#### Work item:
Only a number is expected: how many lines in these records mention the word "сайтом"?

#### Data supplied:
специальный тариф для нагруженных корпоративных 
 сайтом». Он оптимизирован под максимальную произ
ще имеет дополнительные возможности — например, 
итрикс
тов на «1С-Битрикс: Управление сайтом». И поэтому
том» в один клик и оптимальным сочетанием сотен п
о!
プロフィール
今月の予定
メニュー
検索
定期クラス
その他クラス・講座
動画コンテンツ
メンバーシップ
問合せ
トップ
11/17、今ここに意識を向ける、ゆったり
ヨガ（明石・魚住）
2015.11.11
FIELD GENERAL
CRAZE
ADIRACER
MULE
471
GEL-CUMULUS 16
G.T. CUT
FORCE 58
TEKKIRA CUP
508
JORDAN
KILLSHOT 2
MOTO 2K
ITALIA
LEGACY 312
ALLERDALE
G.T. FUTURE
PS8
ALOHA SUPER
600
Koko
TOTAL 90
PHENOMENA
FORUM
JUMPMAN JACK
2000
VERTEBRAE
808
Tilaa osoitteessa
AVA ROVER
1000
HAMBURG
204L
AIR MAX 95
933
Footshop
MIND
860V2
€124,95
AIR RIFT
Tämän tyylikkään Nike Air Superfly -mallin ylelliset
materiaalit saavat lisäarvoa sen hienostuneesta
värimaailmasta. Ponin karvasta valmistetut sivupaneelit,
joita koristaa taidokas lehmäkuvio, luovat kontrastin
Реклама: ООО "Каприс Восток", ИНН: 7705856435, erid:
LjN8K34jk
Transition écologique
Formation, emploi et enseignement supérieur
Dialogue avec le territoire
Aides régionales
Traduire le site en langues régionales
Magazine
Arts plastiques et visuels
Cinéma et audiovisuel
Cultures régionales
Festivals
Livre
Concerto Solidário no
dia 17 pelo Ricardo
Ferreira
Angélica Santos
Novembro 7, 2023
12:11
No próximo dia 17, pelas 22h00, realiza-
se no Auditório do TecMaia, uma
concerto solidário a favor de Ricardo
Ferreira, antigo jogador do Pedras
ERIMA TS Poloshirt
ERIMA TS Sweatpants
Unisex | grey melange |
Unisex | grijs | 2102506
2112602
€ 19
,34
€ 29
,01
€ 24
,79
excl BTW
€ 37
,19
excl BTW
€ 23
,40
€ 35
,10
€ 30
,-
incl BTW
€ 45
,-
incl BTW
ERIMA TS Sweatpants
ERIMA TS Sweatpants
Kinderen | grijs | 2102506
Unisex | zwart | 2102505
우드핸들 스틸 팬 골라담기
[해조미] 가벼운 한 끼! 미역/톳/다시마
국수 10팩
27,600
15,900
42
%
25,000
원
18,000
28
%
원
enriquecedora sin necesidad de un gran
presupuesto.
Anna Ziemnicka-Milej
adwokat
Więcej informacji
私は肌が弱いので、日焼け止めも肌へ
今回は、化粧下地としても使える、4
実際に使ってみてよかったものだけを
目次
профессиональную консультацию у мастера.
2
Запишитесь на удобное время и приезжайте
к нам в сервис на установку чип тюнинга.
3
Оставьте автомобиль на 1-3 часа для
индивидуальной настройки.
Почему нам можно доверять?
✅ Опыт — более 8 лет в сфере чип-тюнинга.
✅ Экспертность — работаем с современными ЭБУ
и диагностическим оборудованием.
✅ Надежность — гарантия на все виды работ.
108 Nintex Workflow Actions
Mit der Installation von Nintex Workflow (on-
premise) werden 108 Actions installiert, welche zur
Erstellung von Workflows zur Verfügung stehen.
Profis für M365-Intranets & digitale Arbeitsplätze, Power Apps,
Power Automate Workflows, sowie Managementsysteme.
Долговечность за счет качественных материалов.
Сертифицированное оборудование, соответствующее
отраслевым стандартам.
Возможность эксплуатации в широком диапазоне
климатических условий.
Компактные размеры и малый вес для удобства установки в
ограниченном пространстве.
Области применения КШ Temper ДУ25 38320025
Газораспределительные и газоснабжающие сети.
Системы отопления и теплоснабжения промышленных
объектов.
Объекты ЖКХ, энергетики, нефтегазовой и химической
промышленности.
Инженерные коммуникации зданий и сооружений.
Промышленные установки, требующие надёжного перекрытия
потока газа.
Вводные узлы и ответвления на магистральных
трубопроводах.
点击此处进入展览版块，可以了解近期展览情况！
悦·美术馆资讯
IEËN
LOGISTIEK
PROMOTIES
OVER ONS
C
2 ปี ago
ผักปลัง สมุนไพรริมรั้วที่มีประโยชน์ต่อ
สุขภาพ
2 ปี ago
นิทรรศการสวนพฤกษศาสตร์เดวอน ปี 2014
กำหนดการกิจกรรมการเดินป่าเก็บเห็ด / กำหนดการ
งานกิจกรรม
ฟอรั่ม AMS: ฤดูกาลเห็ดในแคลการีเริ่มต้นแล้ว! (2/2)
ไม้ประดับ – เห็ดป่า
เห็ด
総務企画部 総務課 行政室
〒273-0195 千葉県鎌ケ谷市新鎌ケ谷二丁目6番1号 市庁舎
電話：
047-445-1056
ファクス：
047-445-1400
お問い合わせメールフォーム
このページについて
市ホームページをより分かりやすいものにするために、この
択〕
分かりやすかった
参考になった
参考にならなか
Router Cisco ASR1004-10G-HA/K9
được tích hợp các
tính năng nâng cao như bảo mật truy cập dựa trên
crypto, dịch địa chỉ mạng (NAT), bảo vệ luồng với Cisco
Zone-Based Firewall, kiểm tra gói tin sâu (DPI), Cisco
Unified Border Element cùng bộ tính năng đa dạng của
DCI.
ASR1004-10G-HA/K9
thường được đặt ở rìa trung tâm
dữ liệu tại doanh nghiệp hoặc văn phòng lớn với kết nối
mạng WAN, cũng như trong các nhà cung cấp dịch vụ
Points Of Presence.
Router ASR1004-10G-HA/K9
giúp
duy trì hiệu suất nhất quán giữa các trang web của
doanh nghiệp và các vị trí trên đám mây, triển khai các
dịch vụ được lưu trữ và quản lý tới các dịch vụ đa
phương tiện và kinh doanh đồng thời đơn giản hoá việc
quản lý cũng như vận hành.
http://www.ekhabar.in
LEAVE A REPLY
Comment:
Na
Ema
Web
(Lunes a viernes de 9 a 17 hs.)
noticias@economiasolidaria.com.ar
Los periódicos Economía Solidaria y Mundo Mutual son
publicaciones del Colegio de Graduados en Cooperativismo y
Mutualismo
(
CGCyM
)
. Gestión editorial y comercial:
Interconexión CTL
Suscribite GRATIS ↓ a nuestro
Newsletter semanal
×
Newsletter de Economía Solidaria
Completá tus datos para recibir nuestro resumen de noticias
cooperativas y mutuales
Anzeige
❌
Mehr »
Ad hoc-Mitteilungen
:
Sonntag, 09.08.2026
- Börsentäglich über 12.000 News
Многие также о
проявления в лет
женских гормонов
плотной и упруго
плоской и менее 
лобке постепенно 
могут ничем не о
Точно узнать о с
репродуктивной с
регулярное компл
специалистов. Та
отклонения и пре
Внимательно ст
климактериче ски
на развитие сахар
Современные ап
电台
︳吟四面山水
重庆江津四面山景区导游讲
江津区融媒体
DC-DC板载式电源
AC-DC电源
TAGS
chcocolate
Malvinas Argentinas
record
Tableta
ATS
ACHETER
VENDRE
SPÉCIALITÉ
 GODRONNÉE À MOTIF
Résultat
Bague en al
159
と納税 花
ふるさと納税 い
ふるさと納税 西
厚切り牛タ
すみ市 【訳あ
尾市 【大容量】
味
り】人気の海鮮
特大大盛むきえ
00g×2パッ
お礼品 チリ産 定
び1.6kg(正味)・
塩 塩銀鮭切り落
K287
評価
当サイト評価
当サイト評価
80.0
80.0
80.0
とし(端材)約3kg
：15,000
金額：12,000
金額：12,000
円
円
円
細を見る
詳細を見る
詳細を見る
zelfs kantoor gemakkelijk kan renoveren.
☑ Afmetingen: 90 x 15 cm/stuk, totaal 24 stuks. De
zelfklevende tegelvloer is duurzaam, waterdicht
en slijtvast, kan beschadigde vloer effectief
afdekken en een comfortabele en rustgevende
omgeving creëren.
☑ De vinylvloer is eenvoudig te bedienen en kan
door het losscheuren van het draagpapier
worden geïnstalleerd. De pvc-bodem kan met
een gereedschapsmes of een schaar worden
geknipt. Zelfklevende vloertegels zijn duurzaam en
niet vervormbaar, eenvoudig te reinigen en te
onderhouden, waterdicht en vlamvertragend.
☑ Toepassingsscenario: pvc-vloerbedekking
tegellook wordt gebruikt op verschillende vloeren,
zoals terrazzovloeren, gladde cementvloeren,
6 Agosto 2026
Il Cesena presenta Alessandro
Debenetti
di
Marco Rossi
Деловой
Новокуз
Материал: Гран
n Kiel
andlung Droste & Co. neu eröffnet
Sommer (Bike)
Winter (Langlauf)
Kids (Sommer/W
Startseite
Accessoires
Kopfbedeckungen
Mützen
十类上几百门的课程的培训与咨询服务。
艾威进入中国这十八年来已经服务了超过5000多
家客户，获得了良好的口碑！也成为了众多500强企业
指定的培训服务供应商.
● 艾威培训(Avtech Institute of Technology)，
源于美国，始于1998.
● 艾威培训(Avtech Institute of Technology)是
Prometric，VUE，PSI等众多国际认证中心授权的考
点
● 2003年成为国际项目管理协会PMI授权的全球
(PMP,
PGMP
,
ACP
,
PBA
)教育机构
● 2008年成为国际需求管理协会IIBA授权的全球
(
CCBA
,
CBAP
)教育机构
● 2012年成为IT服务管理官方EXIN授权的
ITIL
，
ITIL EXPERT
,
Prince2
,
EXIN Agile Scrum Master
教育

#### Expected output:
2